**Supplied material**
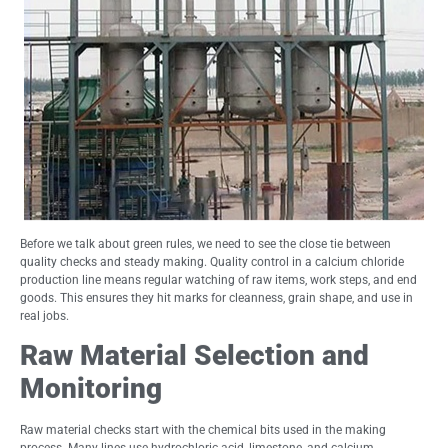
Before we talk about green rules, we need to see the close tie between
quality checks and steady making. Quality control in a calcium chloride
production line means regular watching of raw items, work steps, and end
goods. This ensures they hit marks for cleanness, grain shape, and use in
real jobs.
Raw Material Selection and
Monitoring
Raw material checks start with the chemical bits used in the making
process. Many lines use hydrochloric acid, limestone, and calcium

* * *

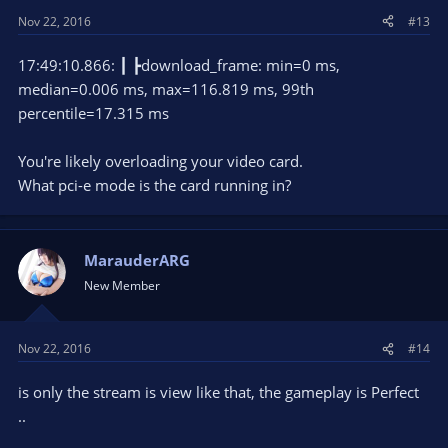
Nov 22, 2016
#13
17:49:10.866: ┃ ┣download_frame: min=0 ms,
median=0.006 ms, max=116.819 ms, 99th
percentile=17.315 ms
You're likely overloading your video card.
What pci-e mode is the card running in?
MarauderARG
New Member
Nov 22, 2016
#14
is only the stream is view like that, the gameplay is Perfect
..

**What is required**
Go through the entries. Report every line that contains the word "calcium".

**Response to the task**
quality checks and steady making. Quality control in a calcium chloride
process. Many lines use hydrochloric acid, limestone, and calcium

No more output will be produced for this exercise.